A successful takeover of Domtar would follow on West Fraser Timber Co. Ltd.’s $4-billion purchase of Norbord Inc., which closed in February, and a rally in cyclical forest product stocks driven by soaring commodity prices. Paper Excellence is bidding for Domtar at a time when pulp prices are rising and analysts predict the sector will consolidate around its strongest players.

Over the past decade, Domtar maintained market leadership in lower-quality, uncoated paper that analysts refer to as “commodity paper” while expanding production of items with higher profit margins, such as fluff pulp, which is used to make disposable diapers and feminine hygiene products.
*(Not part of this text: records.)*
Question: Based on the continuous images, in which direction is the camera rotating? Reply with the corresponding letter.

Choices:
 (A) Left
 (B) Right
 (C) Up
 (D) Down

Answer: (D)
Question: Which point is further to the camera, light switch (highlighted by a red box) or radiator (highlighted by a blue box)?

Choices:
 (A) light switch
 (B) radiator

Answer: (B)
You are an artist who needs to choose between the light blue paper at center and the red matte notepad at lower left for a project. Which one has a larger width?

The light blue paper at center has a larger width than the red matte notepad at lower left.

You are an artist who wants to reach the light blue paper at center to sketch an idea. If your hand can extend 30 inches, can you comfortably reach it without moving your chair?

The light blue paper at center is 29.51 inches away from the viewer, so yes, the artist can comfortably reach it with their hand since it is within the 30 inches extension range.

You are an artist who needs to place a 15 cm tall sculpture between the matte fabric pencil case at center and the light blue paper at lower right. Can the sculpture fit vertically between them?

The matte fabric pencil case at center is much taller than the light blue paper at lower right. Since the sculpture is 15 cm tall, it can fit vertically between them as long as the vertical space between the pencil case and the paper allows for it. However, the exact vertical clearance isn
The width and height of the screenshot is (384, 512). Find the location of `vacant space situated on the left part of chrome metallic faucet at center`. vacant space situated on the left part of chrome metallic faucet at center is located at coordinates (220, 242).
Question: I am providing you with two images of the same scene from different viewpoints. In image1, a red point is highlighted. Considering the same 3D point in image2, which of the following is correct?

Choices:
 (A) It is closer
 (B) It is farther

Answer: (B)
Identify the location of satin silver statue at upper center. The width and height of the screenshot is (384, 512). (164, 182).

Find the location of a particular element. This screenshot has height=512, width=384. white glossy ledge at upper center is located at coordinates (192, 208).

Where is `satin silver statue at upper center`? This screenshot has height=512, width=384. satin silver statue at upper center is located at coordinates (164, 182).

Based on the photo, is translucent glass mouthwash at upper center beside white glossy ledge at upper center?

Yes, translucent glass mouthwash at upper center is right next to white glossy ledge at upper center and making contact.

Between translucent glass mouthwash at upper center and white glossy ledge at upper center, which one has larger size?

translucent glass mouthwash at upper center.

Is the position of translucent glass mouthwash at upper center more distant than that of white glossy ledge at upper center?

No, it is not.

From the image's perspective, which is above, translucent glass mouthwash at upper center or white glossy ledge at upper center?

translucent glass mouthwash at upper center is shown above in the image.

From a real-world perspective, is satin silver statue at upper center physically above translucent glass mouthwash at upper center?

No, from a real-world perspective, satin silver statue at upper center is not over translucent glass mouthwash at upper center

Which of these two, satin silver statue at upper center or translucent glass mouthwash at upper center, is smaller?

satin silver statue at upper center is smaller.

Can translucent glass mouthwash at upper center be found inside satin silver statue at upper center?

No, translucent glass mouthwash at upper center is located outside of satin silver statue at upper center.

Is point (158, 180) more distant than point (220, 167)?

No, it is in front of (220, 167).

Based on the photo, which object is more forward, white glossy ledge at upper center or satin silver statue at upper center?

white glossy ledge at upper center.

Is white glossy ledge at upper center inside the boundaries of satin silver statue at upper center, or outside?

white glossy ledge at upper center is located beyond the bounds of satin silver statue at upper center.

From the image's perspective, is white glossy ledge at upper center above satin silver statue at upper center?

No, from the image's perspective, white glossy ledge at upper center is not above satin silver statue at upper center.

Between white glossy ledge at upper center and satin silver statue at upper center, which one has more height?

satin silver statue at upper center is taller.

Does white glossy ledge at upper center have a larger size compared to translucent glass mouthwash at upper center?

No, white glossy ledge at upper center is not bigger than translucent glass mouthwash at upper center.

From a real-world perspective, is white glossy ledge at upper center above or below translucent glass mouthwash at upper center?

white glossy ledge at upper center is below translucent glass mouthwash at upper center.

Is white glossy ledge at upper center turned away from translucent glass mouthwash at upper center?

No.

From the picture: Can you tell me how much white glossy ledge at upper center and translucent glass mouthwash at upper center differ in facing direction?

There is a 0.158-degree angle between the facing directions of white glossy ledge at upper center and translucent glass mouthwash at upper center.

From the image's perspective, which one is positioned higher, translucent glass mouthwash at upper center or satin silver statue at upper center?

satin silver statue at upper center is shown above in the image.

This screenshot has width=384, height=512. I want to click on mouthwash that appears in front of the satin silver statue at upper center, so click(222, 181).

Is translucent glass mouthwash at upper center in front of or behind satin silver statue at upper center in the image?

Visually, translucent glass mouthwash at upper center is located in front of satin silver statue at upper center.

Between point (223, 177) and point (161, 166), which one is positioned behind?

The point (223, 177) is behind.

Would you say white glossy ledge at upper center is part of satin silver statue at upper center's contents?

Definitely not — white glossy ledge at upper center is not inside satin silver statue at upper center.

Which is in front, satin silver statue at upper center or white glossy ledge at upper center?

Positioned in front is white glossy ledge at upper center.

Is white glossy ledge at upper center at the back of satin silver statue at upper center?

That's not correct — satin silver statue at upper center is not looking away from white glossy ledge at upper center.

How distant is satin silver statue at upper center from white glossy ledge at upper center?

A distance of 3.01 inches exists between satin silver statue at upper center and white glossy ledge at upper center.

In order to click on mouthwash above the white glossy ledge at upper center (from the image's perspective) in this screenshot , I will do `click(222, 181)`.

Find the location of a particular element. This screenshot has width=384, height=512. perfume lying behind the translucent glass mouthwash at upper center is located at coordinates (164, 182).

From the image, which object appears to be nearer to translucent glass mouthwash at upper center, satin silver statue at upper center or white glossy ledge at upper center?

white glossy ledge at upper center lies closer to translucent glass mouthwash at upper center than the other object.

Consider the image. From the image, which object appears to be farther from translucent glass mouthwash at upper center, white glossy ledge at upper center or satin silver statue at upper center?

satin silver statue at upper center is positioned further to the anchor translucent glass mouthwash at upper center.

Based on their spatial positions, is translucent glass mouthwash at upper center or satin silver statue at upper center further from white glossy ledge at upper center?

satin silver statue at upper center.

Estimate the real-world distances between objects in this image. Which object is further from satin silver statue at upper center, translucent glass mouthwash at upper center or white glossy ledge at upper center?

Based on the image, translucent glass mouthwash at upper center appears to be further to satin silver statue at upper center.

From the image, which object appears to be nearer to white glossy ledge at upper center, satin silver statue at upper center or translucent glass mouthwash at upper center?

In a recent report, analyst Paul Quinn of RBC Capital Markets highlighted two rival U.S. paper companies – Packaging Corp. of America and Westrock – as potential buyers of Domtar. Mr. Quinn said: “Domtar has been able to leverage cash flows from a declining business to relatively more attractive markets such as specialty papers and fluff pulp.”

Domtar’s earnings before interest, taxes, depreciation and amortization (EBITDA) are expected to jump from US$344-million last year to more than US$500-million in each of the next two years, according to Mr. Quinn. Domtar owns seven paper mills and six pulp facilities in Ontario, Quebec, B.C., and the eastern United States, and has 10,000 employees.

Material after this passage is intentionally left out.